Washington D.C.– El presidente Donald Trump reactivó este jueves el debate público en torno al caso Jeffrey Epstein, al ordenar la divulgación de los testimonios del gran jurado que acusó al magnate financiero por tráfico sexual de menores. La instrucción se da en medio de crecientes tensiones políticas, acusaciones cruzadas y un marcado descenso en la popularidad del mandatario.
En su red social Truth Social, Trump anunció que solicitó a la fiscal general Pam Bondi que libere toda la documentación pertinente del proceso judicial de Epstein, “sujeta a la aprobación de la corte”. En su mensaje, calificó el caso como “una ESTAFA perpetuada por los demócratas” y exigió que se cierre definitivamente.
La medida se produce poco después de que el FBI y el Departamento de Justicia concluyeran que no existe una “lista de clientes” ni nuevas pruebas relevantes que vinculen a figuras públicas con la red de explotación sexual de Epstein. Esta decisión desató fuertes críticas por parte de sectores conservadores, particularmente seguidores del movimiento Make America Great Again (MAGA), quienes esperaban revelaciones explosivas de la nueva administración.

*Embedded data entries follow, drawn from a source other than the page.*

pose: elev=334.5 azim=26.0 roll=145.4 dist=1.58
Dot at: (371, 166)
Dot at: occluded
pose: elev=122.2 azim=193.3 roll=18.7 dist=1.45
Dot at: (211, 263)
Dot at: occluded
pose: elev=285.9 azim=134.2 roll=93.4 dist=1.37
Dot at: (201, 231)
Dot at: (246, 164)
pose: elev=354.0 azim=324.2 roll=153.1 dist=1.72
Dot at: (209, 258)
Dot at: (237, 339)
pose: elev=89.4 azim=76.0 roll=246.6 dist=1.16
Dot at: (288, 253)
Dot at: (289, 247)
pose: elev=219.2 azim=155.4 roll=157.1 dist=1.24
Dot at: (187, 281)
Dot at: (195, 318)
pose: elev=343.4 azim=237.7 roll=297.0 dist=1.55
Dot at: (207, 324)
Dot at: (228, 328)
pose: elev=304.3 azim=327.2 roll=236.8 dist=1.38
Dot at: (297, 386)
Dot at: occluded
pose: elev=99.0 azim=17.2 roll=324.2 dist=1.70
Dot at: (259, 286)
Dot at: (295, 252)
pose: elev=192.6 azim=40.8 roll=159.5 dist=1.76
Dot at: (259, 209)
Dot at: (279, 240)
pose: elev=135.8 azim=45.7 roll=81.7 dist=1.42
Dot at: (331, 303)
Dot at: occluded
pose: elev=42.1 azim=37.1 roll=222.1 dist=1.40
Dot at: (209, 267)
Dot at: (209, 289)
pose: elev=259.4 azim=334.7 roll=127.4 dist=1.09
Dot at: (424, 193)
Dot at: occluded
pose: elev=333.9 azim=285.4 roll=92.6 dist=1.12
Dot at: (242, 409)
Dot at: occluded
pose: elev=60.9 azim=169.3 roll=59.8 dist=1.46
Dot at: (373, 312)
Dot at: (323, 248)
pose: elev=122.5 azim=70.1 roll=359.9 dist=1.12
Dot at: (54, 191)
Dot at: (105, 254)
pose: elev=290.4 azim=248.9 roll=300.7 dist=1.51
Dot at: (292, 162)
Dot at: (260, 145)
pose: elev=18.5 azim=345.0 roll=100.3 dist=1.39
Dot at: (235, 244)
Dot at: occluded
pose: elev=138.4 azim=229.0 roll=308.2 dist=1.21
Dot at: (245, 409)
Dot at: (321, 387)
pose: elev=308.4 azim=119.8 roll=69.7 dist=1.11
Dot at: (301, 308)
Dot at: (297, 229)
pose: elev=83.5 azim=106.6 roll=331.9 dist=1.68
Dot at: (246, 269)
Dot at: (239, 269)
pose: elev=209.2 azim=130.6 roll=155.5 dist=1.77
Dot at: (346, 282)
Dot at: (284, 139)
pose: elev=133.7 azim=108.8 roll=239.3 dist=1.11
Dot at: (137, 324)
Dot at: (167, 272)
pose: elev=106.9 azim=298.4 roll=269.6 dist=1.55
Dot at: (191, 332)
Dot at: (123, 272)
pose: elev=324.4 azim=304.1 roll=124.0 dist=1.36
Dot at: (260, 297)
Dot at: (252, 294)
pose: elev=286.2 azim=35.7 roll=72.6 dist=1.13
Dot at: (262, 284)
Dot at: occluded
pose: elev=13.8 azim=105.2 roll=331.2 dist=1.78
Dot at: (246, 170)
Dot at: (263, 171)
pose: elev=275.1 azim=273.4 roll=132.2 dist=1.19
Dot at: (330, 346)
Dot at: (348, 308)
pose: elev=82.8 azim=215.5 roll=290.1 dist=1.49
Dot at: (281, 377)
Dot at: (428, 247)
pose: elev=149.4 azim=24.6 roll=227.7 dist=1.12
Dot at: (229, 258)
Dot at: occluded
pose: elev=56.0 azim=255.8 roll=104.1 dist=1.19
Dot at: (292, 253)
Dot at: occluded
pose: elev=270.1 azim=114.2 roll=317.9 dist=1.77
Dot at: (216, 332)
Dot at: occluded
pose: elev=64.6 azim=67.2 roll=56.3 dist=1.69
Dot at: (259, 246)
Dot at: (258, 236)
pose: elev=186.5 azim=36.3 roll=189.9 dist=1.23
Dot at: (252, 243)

El caso ha recobrado atención mediática en las últimas semanas, en medio de rumores, teorías conspirativas y promesas de campaña de Trump de exponer a los responsables. La falta de nuevas evidencias oficiales ha frustrado a sus seguidores más fieles, quienes esperaban una ofensiva judicial contra personajes influyentes del mundo político y del entretenimiento.
La carta falsa y la reacción de Trump
La controversia se intensificó tras la publicación de The Wall Street Journal de una supuesta carta personal de Trump dirigida a Epstein, con una ilustración obscena y una frase ambigua: “Feliz cumpleaños, y que cada día sea otro secreto maravilloso”. Según el medio, el documento habría sido parte de un álbum conmemorativo recopilado por Ghislaine Maxwell, exasistente de Epstein y actualmente encarcelada.
Trump negó rotundamente la autenticidad de la carta, afirmando: “No son mis palabras, no es mi forma de hablar. Además, no hago dibujos”. En la misma publicación, arremetió contra el propietario del WSJ, Rupert Murdoch, acusándolo de formar parte de una “campaña de difamación” y amenazando con emprender acciones legales.
La acusación pública de Trump contra Murdoch se suma a una cadena de conflictos entre el presidente y medios conservadores tradicionales, que han comenzado a distanciarse del discurso de la Casa Blanca. La tensión creció aún más cuando Elon Musk, tras dejar el gabinete presidencial, insinuó sin pruebas que Trump figuraba en una supuesta lista de clientes de Epstein, desatando una nueva ola de rumores.
Caída en la aprobación y clima de confrontación
En medio de este escándalo mediático, los últimos sondeos reflejan un deterioro en la imagen del presidente. La aprobación de Trump cayó a 42.6%, mientras que su tasa de desaprobación se ubicó en 53.5%, según cifras recientes.
El regreso del caso Epstein al debate público amenaza con convertirse en un foco de inestabilidad política para el mandatario, quien enfrenta presiones internas y externas para esclarecer su vinculación pasada con el magnate, pese a no existir actualmente pruebas concluyentes que lo impliquen.
El Departamento de Justicia reiteró esta semana que Epstein se suicidó en prisión y que no chantajeó a figuras públicas, una conclusión que sigue siendo cuestionada por sectores del espectro político de derecha.